_Problem requirements_. The answer must consist of every line from the entries below that contains the word "TRIANGLE".

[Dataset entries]

=== Section Start ===

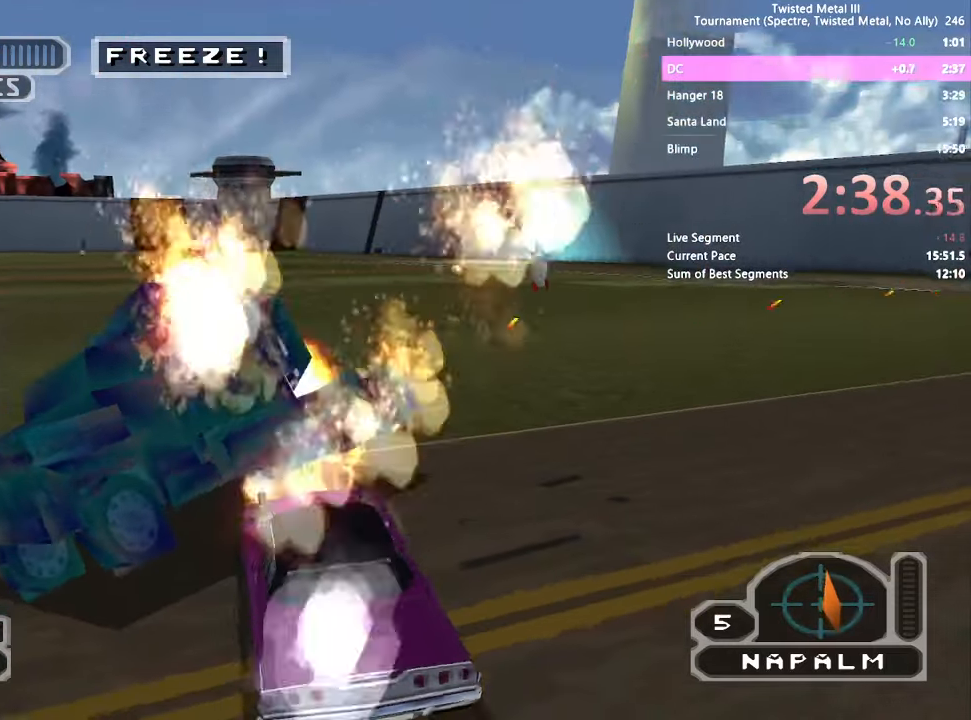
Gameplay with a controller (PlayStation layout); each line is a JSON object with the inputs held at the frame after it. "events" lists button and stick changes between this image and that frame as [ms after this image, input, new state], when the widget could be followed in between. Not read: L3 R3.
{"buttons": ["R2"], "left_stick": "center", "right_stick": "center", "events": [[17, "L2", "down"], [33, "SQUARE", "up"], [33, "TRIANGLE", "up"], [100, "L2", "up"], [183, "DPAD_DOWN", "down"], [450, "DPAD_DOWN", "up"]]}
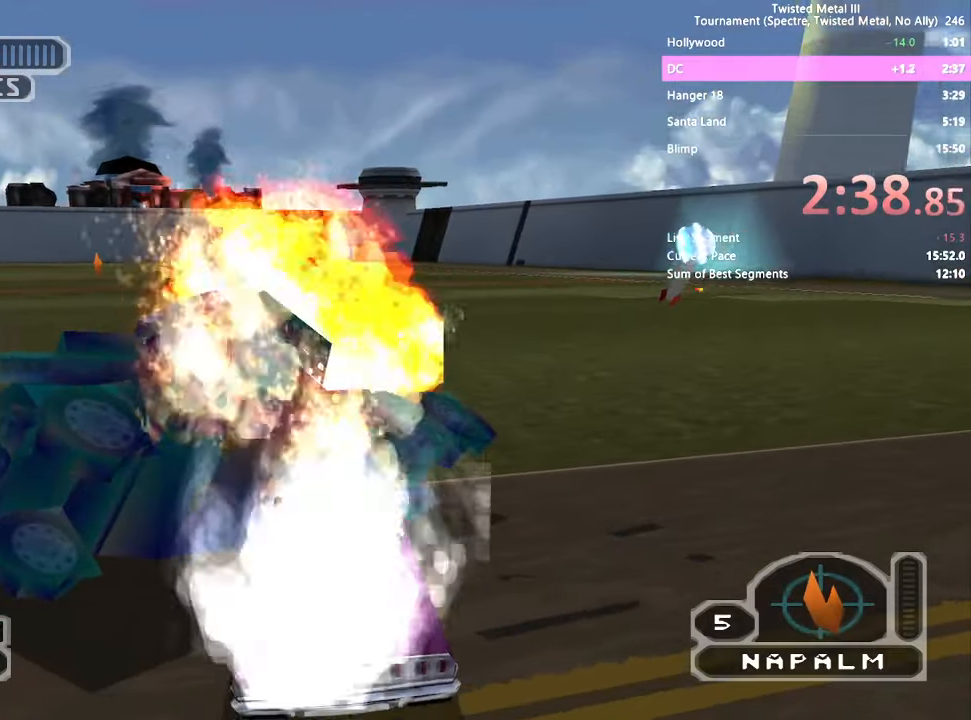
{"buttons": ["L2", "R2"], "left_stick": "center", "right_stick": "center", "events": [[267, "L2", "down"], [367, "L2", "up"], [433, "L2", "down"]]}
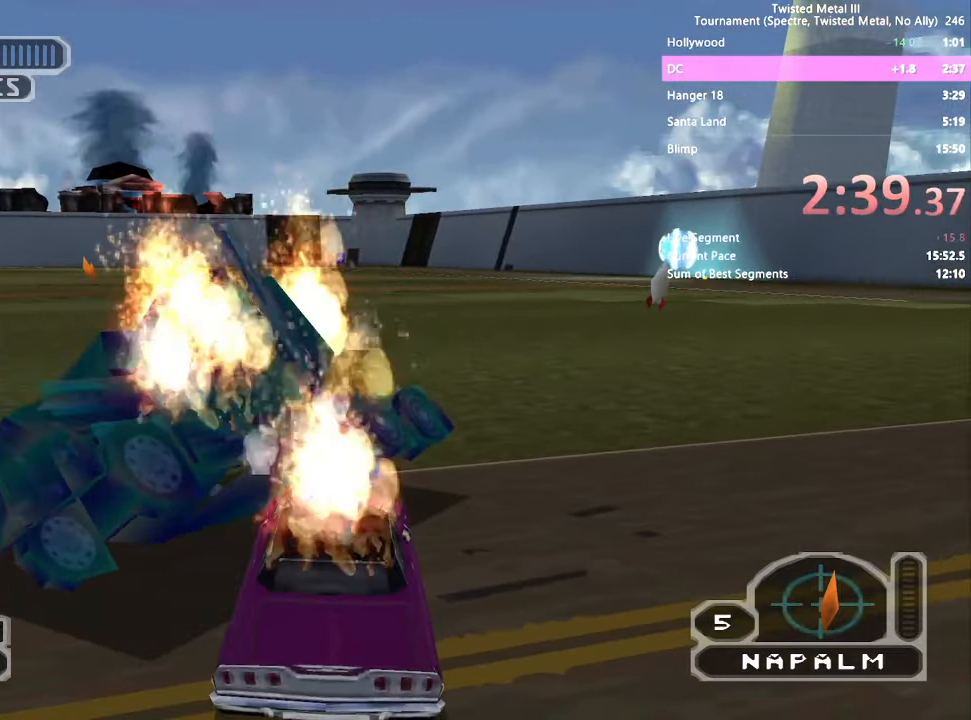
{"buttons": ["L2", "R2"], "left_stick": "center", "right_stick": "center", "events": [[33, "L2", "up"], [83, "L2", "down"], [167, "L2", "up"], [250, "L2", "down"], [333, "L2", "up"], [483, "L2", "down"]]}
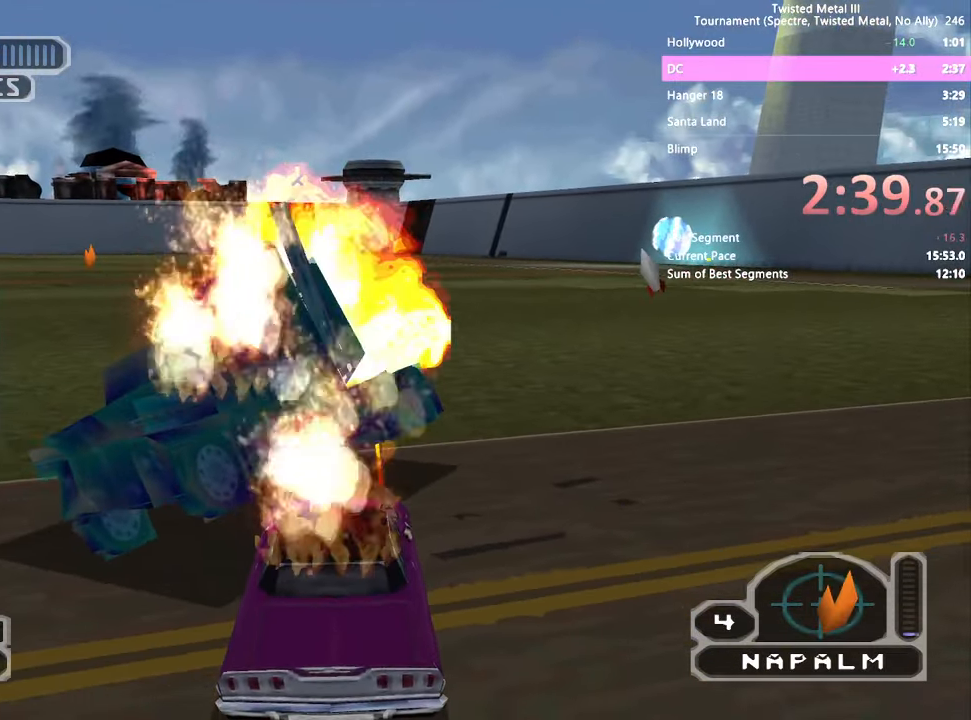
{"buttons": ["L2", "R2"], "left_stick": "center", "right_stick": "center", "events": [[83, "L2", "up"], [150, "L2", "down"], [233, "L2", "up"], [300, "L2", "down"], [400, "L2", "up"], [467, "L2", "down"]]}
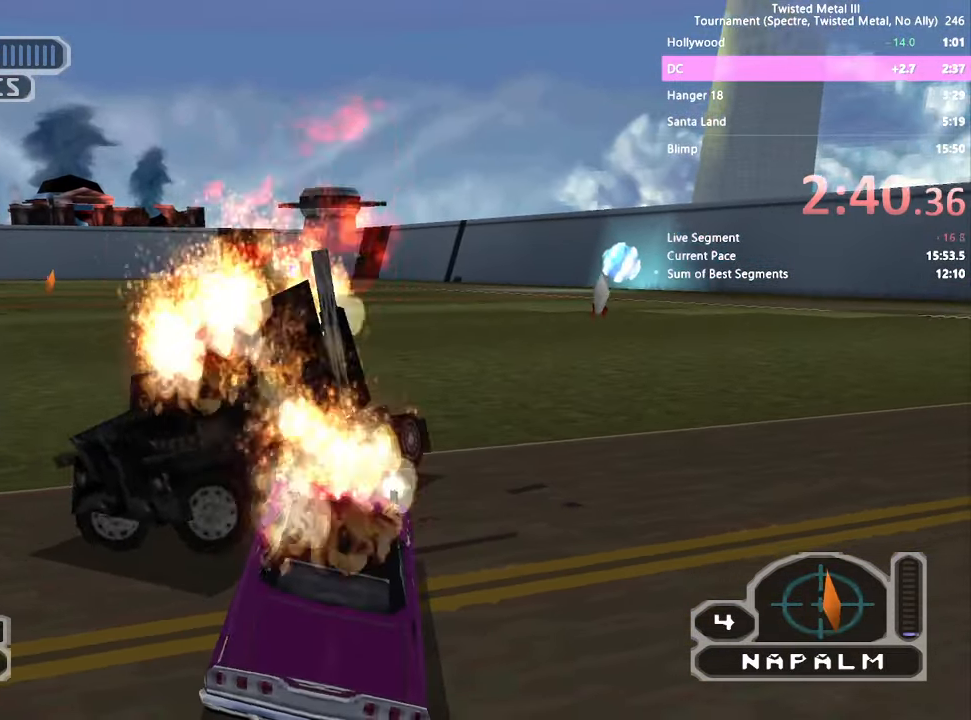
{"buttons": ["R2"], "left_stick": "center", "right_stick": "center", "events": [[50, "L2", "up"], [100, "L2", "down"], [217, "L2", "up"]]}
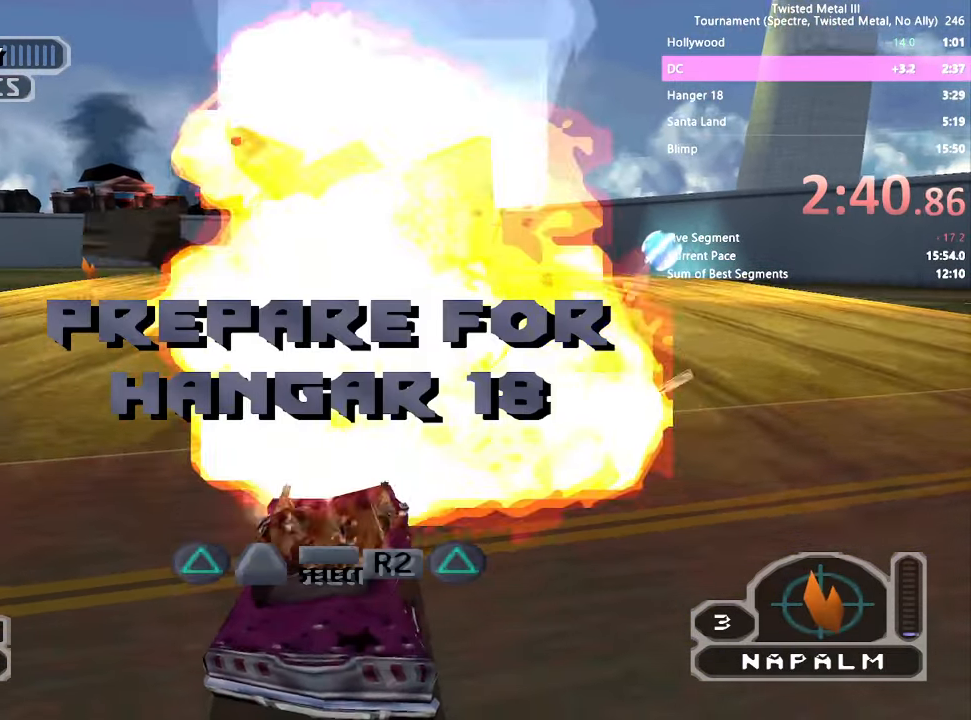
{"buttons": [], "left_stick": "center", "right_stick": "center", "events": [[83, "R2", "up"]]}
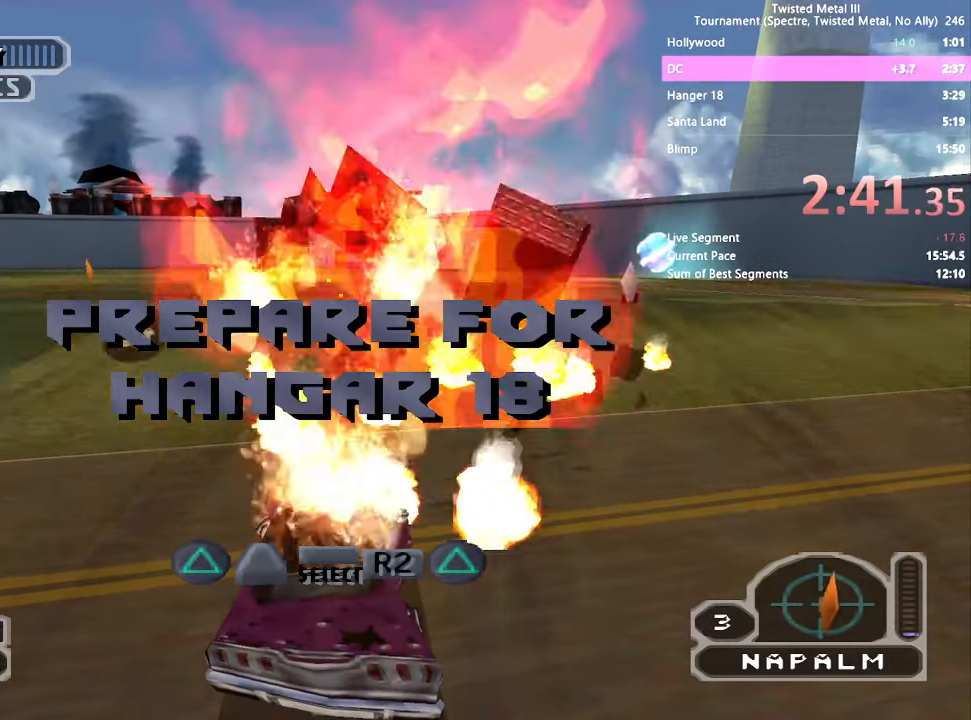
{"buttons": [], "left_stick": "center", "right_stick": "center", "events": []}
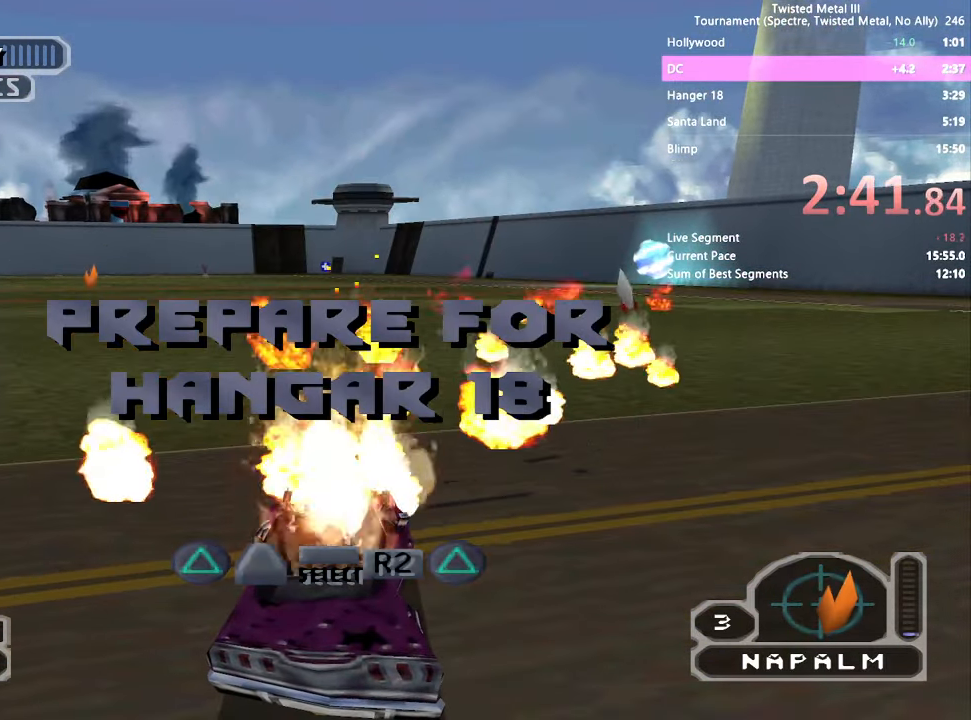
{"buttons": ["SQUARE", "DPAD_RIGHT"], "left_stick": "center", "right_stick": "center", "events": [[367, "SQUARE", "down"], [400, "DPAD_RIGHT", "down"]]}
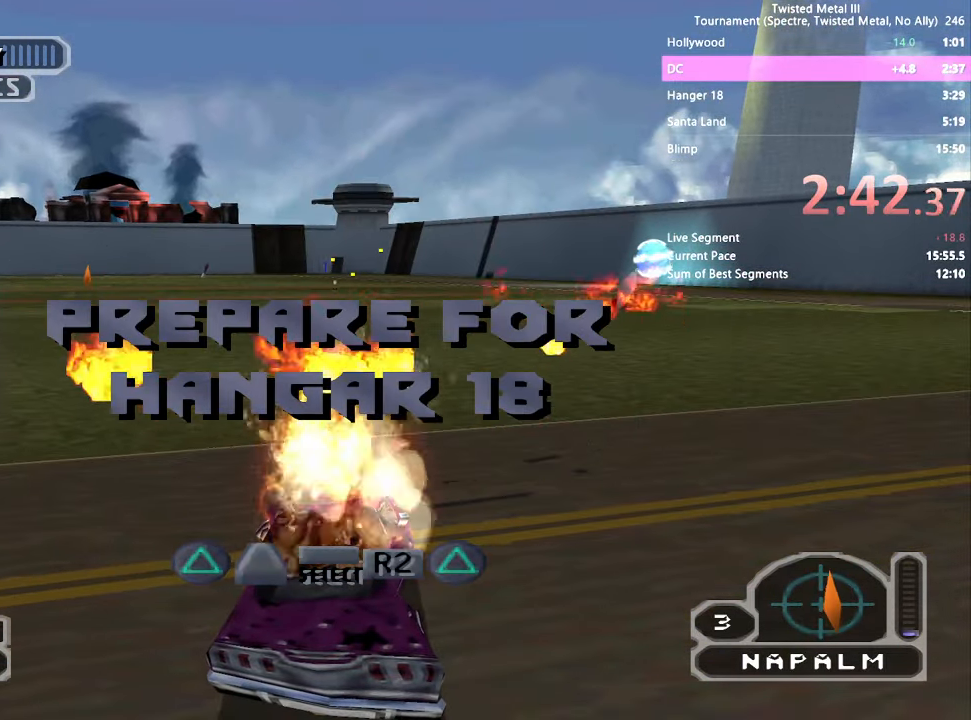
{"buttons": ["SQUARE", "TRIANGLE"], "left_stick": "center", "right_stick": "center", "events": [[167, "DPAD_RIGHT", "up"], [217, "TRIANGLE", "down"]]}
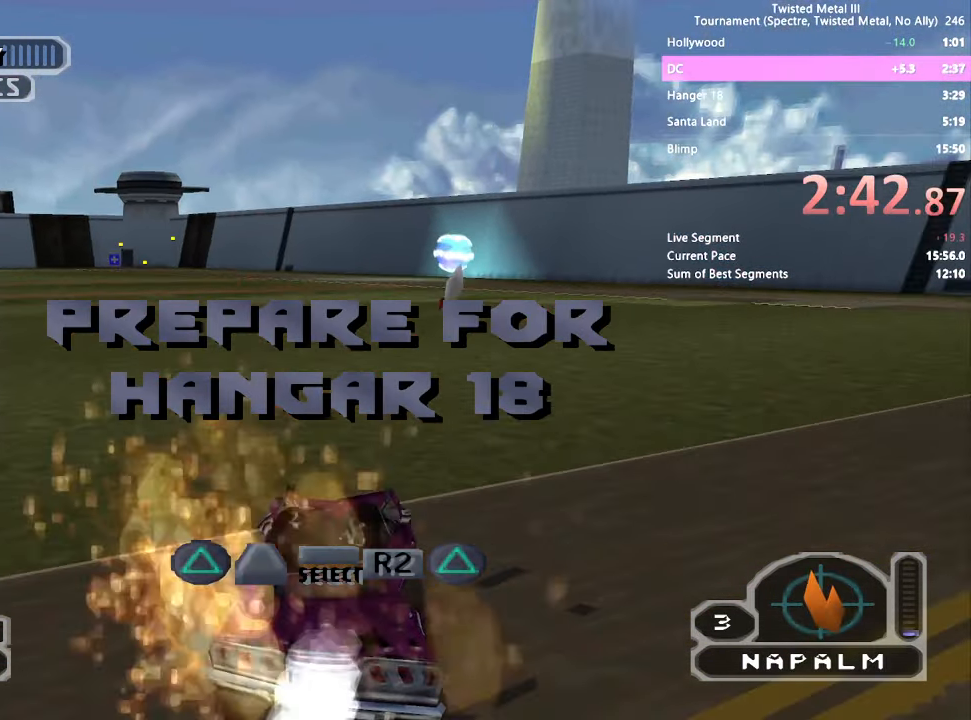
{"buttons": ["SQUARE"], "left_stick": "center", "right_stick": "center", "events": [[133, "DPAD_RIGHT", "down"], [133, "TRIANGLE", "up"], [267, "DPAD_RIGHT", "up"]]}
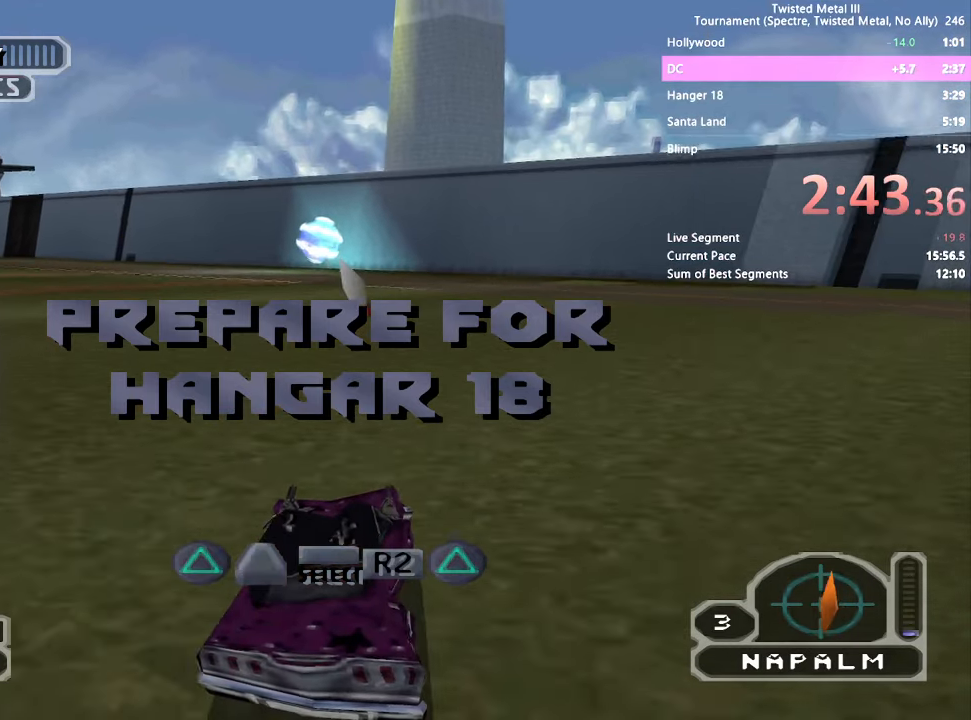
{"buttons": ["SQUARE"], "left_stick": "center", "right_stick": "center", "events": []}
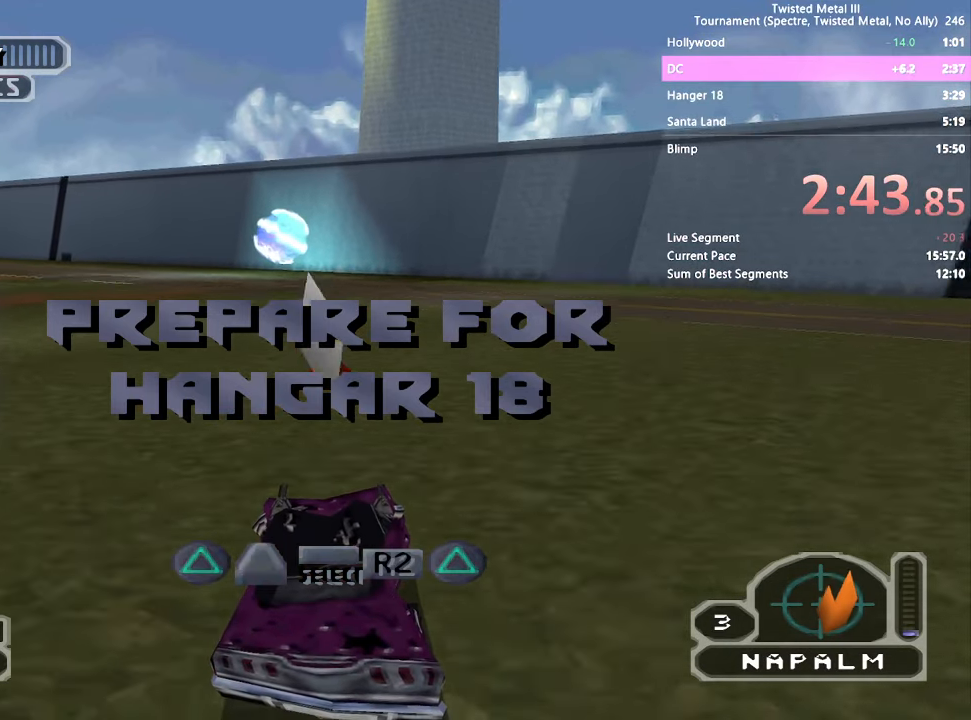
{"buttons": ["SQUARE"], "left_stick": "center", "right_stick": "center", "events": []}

=== Section End ===

_Answer box_.
{"buttons": ["R2"], "left_stick": "center", "right_stick": "center", "events": [[17, "L2", "down"], [33, "SQUARE", "up"], [33, "TRIANGLE", "up"], [100, "L2", "up"], [183, "DPAD_DOWN", "down"], [450, "DPAD_DOWN", "up"]]}
{"buttons": ["SQUARE", "TRIANGLE"], "left_stick": "center", "right_stick": "center", "events": [[167, "DPAD_RIGHT", "up"], [217, "TRIANGLE", "down"]]}
{"buttons": ["SQUARE"], "left_stick": "center", "right_stick": "center", "events": [[133, "DPAD_RIGHT", "down"], [133, "TRIANGLE", "up"], [267, "DPAD_RIGHT", "up"]]}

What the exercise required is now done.